→ **Given task 1**: In the essay on the electoral college and race, how many of the 252 campaign visits since the Democratic National Convention took place in one of the nine competitive states?
→ **Given task 2**: Carry on writing the essay on the electoral college and race, starting right after its final sentence.

Tuesday 6 November 2012

Today (and the past few weeks), millions are casting a ballot for President of the United States, and nearly as many will be asking one simple question: Does my vote count?

For many of us, the answer is probably, “No.” It’s not that our votes won’t be counted—in lieu of hanging chads, malfunctioning voting machines, and good old fashioned election fraud, our vote will tabulated and tallied in precincts across the country—but what we really want to know is, “Does my vote matter?”

Civics lessons across the country proudly push the mantra that every vote counts, that “one person, one vote” is the basis of a democratic society, but from New York to California, Texas to the Dakotas, nearly every state is already classified red or blue, its outcome a “foregone conclusion.” In the electoral college we seemingly have a voting process that is truly Orwellian, where some votes truly“are more equal than others.” (And I won’t even get into the issue of money in politics.)

Though he made some changes based on recent polls, a week ago Nate Silver’s 538 blog (published by the New York Times) classified only 9 states as “competitive”: Colorado, Florida, Iowa, Nevada, New Hampshire, North Carolina, Ohio, Virginia, and Wisconsin. These are the “states that matter”, and even the candidates have no qualms about focusing their time and money in the swing states; in fact, according to fairvote.org, of the 252 campaign visits by the presidential and vice presidential candidates since the Democratic National Convention, 251 have taken place in one of these nine states, including 72 in Ohio alone. (The lone outlier was a stop by Congressman Ryan in Michigan.)

This sense of voter disenfranchisement isn’t anything new. While the swing states shift from election to election, many have probably lived their whole lives in states considered a “sure thing” for one political party or the other and felt like they really had no say in who was elected President.

However, examining the effect of the electoral college on the impact of one’s vote in relation to a person’s race leads one to discover a hidden world of voter disenfranchisement of people of color.

One obvious examination would be to look at the racial makeup of the “competitive” states. Based on the 2010 Census, there were approximately 237 million people in the United States 18 and over (the age necessary to vote), approximately 67.2% white. But the population of the 9 competitive states is approximately 71.9% white, a difference of nearly 5%—a significant difference, especially if the race ends up being as close as many predict it will be

However, looking at only these swing states unnecessarily skews the data. This is because, of the 110 electoral votes “in play” in these states, it is predicted President Obama would need only 33 (about a third) of them. So while these are the states in which candidates are still vying for individual votes to win electoral votes, these states will not decide the president in the normal sense of “receiving the greatest number” and thus brings about some mathematical ambiguity.

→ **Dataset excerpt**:
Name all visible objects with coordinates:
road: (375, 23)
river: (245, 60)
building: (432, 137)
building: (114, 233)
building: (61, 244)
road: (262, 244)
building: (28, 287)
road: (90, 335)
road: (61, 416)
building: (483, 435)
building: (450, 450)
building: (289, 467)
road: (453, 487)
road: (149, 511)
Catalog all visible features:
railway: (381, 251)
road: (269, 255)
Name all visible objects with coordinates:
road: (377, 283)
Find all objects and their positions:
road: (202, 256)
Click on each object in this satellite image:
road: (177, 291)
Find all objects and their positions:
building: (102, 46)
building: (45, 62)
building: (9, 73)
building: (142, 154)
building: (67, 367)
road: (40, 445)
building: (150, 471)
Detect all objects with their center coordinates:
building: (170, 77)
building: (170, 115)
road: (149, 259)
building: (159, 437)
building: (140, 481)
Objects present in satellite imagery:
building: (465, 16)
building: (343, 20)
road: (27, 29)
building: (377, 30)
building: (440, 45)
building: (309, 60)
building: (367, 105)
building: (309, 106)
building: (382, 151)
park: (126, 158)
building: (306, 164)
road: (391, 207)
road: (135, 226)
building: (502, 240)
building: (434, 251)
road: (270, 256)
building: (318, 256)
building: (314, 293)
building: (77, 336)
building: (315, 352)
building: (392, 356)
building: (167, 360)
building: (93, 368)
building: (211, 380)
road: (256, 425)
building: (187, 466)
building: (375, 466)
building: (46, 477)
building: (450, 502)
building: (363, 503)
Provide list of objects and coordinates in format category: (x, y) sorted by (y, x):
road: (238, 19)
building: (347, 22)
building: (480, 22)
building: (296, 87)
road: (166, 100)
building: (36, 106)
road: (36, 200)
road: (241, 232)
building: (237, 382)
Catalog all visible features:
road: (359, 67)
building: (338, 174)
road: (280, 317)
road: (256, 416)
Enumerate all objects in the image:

→ **Final answer 1**: 251 of the 252 visits took place in those nine states.

→ **Final answer 2**:
The true way to see the effect of the electoral college on people of color is to look at the electoral college on a national scale. As noted, the US 18 and over population is approximately 67.2% white; however, based on state populations in relation to their electoral college weight, the electoral college votes are distributed to a population that is the equivalent of 68.1% white. And while this may not seem like a significant difference, it is equivalent to adding 6.6 million whites age 18 and over to the population.

It is not simply the electoral college that cause the voices of people of color to be diluted in elections. Because most states have some form of voting restrictions for convicted felons (a population disproportionately made up of people of color), the number of people of color eligible to vote is reduced, increasing the distribution of white voters.

Also, some ambiguity comes into play because the census counts citizens and non-citizens (green card holds, those here on visas, undocumented residents) alike, with congressional districts and electoral college votes distributed not by the number of citizens but by the population. Thus, the voices of non-citizens—many who pay taxes—are repressed, again disproportionately affecting people of color living in this country.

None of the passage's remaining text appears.